Le samedi dernier, à Soisy-sous-Montmorency, une famille juive a été horrifiée en trouvant une croix gammée peinte sur leur véhicule. Le père de famille, beau-frère du député PS Romain Eskenazi, a partagé son choc avec Le Parisien. Il a déclaré : "C'est comme si je voyais un appel au meurtre gravé dans mon quotidien." Le délit ne s’arrête pas là ; d'autres véhicules de la région ont également été victimes de dégradations similaires.
La femme du père de famille a ajouté : "Ce symbole incarne une idéologie qui a causé la mort de millions de juifs et représente un niveau de banalisation des actes antisémites inacceptable." Les conséquences de cet acte ne se limitent pas à un simple graffiti, mais révèlent des tensions sous-jacentes persistantes en matière d'antisémitisme. Le député Eskenazi a publié sur ses réseaux sociaux une photo de la voiture en décrivant la situation comme "glaçante et révoltante".

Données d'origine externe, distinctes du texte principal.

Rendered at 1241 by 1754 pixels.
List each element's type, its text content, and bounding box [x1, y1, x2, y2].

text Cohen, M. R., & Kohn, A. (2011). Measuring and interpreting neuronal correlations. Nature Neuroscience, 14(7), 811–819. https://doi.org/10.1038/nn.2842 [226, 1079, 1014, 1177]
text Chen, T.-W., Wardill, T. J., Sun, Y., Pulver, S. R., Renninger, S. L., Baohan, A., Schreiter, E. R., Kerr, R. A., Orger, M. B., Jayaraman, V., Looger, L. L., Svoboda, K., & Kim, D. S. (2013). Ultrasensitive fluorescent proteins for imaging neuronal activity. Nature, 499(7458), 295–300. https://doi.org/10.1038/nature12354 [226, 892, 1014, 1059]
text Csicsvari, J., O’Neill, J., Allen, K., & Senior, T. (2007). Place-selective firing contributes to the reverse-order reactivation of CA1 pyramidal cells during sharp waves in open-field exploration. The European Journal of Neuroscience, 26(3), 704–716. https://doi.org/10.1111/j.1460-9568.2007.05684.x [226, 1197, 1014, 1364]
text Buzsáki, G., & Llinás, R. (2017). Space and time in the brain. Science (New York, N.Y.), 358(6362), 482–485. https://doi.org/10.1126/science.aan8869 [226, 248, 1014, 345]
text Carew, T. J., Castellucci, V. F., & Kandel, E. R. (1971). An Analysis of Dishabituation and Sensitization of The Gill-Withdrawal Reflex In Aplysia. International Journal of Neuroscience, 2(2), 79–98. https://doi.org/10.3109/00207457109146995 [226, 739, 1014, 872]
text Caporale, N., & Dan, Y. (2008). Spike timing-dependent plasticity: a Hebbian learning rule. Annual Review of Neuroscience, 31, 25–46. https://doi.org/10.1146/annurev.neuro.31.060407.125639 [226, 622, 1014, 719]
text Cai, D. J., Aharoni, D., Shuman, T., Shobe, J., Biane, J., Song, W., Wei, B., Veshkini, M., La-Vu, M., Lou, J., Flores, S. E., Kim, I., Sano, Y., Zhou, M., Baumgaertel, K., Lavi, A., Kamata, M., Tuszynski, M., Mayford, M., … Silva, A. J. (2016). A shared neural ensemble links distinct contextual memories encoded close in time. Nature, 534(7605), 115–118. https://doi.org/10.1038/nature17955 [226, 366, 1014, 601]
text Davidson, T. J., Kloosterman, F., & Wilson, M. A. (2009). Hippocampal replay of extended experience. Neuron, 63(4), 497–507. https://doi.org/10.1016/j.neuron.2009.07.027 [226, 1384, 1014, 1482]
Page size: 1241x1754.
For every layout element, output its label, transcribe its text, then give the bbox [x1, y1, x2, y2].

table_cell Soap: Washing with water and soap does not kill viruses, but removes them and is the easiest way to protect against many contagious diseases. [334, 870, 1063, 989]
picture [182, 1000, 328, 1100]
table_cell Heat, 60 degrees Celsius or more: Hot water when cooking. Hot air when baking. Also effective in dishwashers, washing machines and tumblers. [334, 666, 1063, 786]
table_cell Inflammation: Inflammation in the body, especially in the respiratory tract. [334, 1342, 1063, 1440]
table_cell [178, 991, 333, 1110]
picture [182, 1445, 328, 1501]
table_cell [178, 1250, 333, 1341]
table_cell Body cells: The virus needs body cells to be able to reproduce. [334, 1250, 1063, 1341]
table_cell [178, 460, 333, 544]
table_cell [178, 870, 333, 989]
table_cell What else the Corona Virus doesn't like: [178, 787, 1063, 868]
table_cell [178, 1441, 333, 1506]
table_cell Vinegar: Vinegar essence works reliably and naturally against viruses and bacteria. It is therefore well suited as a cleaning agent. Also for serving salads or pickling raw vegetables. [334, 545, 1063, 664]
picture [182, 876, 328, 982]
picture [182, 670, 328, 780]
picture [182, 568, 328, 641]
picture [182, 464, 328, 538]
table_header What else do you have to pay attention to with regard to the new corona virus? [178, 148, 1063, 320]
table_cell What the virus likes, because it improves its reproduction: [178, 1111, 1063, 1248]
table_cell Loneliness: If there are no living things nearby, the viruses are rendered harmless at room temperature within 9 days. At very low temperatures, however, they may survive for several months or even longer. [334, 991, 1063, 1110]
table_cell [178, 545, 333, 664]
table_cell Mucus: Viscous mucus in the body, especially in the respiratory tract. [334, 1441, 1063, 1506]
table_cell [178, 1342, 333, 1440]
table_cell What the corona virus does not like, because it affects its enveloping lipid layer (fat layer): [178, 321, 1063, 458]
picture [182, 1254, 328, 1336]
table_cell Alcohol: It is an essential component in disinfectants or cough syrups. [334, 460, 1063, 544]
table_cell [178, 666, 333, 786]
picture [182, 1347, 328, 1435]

Une réaction institutionnelle face à l'horreur
Suite à ces événements, la famille a porté plainte, et une enquête est en cours. La municipalité a fermement condamné l'incident, affirmant qu'elle mettra tout en œuvre pour retrouver les responsables. En effet, selon le ministère de l'Intérieur, 1.320 actes antisémites ont été recensés en France en 2025, bien que ce chiffre montre une baisse par rapport aux années précédentes.
Il est essentiel de continuer à promouvoir la tolérance et le respect, afin de ne jamais laisser de tels incidents devenir banals. L’indignation généralisée que suscite cet acte est une lueur d’espoir pour une société qui refuse de tolérer l’intolérance.